» **DIRECTIONS**
1) In the interview with Nick Turse, what is the full title of the book he based on secret US military archives?
2) Write the next part of the interview with Nick Turse, picking up right after its final question.

» **SOURCE**

^^^^

The Secret History of the Vietnam War
If you thought you knew all there was to know about the Vietnam War, you were wrong. For example: ever heard of the "Mere Gook Rule," a code of conduct the US military came up with in order to make it easier for soldiers to murder Vietnamese civilians without feeling too bad about it? ("It's only a mere gook you're killing!")
Well, few people knew about this bit of history either until author Nick Turse discovered it in secret US military archives, which he used as the primary sources for his new(ish) book, Kill Everything That Moves: The Real American War in Vietnam. The book is based on Turse's discovery of theretofore secret internal military investigations of US-perpetrated atrocities alongside extensive reporting in Vietnam and among American veterans, and it reminds us that the most significant fact about the Vietnam War is its most overlooked: massive and devastating Vietnamese civilian suffering.
The debate over the US's war in Vietnam continues to hang over this country's most recent and techno-futuristic imperial adventures. Nick's book makes for timely if extraordinarily painful reading, and I sat down with him recently to talk about the ongoing relevance of Vietnam, massacres, and secretly photocopying whole US government archives.
VICE: Your book documents how the American war in Vietnam was a fight systemically waged against the civilian population. How does this account that you documented differ from the Vietnam war as it's popularly remembered in the United States today?
Nick Turse: We have 30,000 books in print on the Vietnam War, and most of them deal with the American experience. They focus on American soldiers, on strategy, tactics, generals, or diplomacy out of Washington and the war managers there. But I didn't see any that really attempted to tell the complete story of what I came to see as the signature aspect of the conflict, which was Vietnamese civilian suffering. Millions of Vietnamese were killed, wounded, or made refugees by deliberate US policies, like the almost unrestrained bombing and artillery shelling across wide swaths of the countryside. That is, deliberate policies dictated at the highest levels of the US military. But any discussion of Vietnamese civilian suffering is condensed down to a couple pages or paragraphs on the massacre at My Lai.
This isn't the book that you initially intended to write. Tell me about the Vietnam War Crimes Working Group and the documents that you found.

^^^^

» **INFORMATION SUPPLIED**
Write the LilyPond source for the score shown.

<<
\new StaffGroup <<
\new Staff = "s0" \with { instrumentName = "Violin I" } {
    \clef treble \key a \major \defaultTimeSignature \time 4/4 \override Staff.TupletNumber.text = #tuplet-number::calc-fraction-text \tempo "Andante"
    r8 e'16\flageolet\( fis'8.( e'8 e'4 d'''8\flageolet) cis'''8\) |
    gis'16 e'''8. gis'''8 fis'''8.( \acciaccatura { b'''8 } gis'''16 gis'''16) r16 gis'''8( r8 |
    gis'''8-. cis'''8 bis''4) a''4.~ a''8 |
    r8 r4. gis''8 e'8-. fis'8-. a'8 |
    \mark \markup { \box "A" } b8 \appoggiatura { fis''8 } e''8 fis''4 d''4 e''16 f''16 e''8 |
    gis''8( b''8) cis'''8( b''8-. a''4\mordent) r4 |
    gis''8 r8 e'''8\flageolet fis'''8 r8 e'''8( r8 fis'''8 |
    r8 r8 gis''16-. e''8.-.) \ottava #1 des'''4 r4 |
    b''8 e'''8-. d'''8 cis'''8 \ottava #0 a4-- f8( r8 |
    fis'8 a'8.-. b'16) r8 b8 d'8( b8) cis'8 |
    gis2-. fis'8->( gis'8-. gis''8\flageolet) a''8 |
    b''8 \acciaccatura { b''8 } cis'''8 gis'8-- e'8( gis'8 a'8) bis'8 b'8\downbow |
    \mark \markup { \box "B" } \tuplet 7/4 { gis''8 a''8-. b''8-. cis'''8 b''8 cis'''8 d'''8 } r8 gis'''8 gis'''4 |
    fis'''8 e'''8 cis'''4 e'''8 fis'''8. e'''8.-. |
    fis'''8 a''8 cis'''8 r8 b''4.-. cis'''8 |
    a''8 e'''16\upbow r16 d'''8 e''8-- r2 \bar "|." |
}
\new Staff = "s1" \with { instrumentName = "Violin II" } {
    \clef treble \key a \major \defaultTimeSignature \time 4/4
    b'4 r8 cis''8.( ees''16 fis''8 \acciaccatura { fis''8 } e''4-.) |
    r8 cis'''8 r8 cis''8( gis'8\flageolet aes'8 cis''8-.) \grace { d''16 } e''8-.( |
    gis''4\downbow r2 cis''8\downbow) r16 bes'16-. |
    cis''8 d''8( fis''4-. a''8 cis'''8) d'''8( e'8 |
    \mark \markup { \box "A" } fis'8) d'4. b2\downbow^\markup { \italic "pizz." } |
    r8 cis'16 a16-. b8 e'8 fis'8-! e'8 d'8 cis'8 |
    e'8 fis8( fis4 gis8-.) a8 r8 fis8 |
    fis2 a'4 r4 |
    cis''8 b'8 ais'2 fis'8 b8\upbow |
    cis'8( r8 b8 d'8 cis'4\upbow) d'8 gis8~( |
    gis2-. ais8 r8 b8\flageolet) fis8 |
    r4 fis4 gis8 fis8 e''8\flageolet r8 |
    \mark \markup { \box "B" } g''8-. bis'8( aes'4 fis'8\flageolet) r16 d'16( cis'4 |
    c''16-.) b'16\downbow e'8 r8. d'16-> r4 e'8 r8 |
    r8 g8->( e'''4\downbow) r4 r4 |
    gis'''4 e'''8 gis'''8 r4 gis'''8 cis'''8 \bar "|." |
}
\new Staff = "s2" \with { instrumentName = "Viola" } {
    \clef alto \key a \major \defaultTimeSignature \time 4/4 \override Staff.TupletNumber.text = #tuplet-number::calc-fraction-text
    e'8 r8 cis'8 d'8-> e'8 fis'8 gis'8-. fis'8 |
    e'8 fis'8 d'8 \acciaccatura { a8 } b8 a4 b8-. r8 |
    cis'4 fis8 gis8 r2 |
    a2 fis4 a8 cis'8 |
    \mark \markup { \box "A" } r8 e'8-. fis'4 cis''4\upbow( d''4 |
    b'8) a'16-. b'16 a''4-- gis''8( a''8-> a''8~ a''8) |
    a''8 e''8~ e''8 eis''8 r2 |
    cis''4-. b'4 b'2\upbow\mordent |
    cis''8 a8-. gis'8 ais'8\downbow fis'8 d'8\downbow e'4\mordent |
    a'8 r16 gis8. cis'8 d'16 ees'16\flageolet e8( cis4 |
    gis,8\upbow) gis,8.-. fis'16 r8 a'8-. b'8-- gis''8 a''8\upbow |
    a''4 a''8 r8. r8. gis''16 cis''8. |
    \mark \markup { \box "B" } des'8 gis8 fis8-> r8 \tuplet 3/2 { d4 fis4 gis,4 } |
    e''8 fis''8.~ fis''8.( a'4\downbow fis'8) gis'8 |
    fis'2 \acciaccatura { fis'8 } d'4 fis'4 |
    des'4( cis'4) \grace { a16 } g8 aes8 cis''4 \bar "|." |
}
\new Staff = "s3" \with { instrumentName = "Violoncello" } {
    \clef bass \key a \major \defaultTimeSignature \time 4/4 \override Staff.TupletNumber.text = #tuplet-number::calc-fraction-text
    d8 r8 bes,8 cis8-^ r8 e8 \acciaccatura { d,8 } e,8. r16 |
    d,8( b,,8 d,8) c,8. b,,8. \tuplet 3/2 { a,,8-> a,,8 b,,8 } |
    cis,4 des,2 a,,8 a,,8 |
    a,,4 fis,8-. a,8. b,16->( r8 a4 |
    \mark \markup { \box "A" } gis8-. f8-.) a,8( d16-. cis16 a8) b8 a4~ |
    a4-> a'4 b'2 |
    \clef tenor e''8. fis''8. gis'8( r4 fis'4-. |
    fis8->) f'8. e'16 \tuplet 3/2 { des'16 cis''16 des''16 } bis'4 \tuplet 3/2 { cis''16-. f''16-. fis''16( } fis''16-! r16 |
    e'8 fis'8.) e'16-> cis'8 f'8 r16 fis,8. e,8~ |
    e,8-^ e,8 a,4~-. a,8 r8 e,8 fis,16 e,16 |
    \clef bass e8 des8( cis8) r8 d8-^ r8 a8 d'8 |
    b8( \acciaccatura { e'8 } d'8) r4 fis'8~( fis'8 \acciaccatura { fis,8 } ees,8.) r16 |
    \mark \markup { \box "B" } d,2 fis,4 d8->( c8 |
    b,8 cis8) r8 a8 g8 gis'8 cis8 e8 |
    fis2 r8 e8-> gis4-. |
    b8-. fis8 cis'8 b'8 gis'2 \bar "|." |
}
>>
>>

^^^^

» **THE RESPONSES**
1) Kill Everything That Moves: The Real American War in Vietnam

2)
I was working on a project on post-traumatic stress disorder among US Vietnam veterans. I would go down to the National Archives and I was trying to find hard data, military documents, to match up to the self-reports that we had from veterans about their experiences during the war. And on one of these trips I hit dead ends at every turn. After two weeks I had nothing to show for my research. I went to an archivist I worked with. I told him I couldn't go back to my boss empty handed. He thought about it for a second. He asked me, "do you think witnessing war crimes could cause post-traumatic stress?' I told him, "excellent hypothesis" and asked what he had.
Within an hour I was going through this box, many boxes actually, these reports of massacres, murders, rape, torture, assault, mutilation. Records put together by this Vietnam War Crimes Working Group impaneled in the Army Chief of Staff's office in the wake of the My Lai massacre, to track any war crimes cases or allegations that bubbled up from the field, to make sure that the Army wasn't caught flat footed again. And whenever it could it tried to tamp down these allegations.
So the War Crimes Working Group was not created to prevent or punish atrocities and war crimes?
That's exactly right. They didn't try and punish wrongdoers. They didn't try and put guidance out in the field. They didn't do anything to prevent war crimes. It operated out of [Chief of Staff] General [William] Westmoreland's office. He had been the supreme commander in Vietnam a couple years before, so he had a vested interest in the war and how it was portrayed. They just tracked things so they could make reports to the Secretary of Defense and to the White House to keep them appraised of possible scandals that were on the horizon.
So this group put together this massive collection of files. And after I found it I wrote my dissertation on these documents, and after I defended my dissertation I went to Vietnam.
Your reporting attempted to match up the atrocities you'd read about in these files with the actual villages where they had allegedly been committed. What did you find?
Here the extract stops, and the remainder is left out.